“Adımlar atıldığı anda AB’den hemen birisi çıkıyor açıklama
yapıyor. Neye göre bu açıklamayı yapıyorsun? 50 yıldır bu ülkeyi AB
kapısında bekletenler, acaba atılan adımların ne olduğunu biliyor
musunuz? Ulusal güvenliğimizi tehdit eden unsurlar, ister basın
mensubu olsun, şu bu olsun. Gereken cevabı alacaklardır. AB ne der
diye bir derdimiz yok. Lütfen kendi aklınızı kendinize saklayın!”
Bunlar Erdoğan’ın sözleri.
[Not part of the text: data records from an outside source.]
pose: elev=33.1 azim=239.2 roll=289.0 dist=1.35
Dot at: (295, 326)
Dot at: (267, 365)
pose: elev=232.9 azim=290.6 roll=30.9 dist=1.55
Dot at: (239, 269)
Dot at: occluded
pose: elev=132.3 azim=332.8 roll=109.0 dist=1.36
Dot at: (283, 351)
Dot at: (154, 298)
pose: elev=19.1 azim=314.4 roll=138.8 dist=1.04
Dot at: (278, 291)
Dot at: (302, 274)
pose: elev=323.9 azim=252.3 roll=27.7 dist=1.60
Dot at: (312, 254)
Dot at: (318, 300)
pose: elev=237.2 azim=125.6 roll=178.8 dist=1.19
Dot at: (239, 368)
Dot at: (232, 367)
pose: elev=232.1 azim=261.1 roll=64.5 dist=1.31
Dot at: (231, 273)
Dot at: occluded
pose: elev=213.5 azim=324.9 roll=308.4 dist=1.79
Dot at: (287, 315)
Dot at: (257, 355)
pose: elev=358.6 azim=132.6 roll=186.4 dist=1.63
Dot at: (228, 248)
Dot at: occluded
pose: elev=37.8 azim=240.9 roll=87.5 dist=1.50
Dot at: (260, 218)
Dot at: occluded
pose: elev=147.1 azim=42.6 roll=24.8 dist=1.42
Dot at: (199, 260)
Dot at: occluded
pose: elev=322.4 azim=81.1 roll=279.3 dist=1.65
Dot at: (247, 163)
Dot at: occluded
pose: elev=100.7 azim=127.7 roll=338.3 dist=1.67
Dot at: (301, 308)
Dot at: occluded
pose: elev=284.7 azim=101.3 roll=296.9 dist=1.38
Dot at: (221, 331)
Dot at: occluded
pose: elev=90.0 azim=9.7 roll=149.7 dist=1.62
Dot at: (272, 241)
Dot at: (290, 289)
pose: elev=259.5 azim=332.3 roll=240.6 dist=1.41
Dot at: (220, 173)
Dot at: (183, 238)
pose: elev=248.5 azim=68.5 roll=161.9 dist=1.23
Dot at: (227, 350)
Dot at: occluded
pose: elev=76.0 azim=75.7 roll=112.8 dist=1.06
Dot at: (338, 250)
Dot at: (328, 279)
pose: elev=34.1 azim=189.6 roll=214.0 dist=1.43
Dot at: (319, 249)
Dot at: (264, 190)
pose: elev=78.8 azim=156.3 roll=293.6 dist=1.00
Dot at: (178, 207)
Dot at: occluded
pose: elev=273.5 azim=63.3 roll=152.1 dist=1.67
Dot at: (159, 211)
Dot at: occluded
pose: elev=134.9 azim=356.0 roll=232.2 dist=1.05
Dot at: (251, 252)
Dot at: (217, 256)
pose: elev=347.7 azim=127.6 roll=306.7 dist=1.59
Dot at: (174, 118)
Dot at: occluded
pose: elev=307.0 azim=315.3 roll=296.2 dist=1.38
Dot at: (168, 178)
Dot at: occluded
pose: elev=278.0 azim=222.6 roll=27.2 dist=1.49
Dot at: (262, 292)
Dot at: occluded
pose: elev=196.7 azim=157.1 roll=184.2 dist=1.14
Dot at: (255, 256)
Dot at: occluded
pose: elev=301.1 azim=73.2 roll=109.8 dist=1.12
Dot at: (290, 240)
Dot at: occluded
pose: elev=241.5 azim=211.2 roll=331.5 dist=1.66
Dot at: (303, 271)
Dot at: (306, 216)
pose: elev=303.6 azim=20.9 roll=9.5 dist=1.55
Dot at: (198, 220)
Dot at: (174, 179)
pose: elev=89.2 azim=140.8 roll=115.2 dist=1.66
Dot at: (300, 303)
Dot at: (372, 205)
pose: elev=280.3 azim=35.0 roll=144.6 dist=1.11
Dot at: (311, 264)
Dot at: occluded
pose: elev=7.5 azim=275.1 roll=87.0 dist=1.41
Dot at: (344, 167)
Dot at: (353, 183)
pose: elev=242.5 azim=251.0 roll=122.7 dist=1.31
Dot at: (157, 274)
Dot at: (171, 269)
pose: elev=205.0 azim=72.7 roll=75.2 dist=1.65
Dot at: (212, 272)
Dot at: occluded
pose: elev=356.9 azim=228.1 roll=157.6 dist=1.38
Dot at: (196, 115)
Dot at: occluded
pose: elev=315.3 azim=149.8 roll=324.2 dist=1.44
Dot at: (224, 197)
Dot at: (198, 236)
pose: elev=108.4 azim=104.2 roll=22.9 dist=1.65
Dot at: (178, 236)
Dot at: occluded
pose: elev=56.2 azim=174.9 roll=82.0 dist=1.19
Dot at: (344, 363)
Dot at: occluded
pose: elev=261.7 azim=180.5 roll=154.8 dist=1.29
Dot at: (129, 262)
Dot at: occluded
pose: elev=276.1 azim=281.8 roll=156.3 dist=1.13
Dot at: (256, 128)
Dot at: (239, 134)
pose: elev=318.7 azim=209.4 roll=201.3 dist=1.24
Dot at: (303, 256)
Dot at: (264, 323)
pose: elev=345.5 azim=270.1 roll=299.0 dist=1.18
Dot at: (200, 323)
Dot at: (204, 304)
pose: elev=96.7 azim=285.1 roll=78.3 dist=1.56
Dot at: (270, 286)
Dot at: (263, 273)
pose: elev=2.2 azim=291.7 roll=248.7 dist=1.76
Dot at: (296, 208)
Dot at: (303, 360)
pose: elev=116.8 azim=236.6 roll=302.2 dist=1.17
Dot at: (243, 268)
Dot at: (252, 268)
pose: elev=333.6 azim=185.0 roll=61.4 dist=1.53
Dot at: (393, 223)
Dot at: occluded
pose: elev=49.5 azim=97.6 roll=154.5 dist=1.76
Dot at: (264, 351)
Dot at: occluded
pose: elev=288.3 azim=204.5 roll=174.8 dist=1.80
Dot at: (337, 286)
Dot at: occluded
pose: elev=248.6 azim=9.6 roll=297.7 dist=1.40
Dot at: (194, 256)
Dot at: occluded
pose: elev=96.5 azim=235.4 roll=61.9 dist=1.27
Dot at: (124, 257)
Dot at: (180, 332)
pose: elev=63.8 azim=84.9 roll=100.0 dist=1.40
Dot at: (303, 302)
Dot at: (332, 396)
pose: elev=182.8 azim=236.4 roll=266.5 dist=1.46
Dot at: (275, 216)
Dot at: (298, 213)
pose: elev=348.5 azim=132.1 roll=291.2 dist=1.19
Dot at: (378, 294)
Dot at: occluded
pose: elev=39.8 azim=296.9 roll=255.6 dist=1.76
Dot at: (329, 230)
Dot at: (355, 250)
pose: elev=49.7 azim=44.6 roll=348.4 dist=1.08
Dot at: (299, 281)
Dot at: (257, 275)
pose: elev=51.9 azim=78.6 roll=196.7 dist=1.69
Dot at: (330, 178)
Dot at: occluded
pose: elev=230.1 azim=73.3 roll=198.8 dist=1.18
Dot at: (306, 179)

Bu minval açıklamaları Erdoğan’ın
ağzından defalarca duyduk.
Son dönemin “Naziler”, “Haçlılar” ve “AP, AB raporları yok
hükmündedir”, “Gerekirse idam için, AB için referandum yaparız.
Millet ne derse, ona uyarız!” açıklamaları da halen aklımızda.
Bu defa bu açıklamaları “yok hükmünde” saymamız isteniyor.
“Referandum öncesinde AB ile yaşananlar geride kalacak”mış.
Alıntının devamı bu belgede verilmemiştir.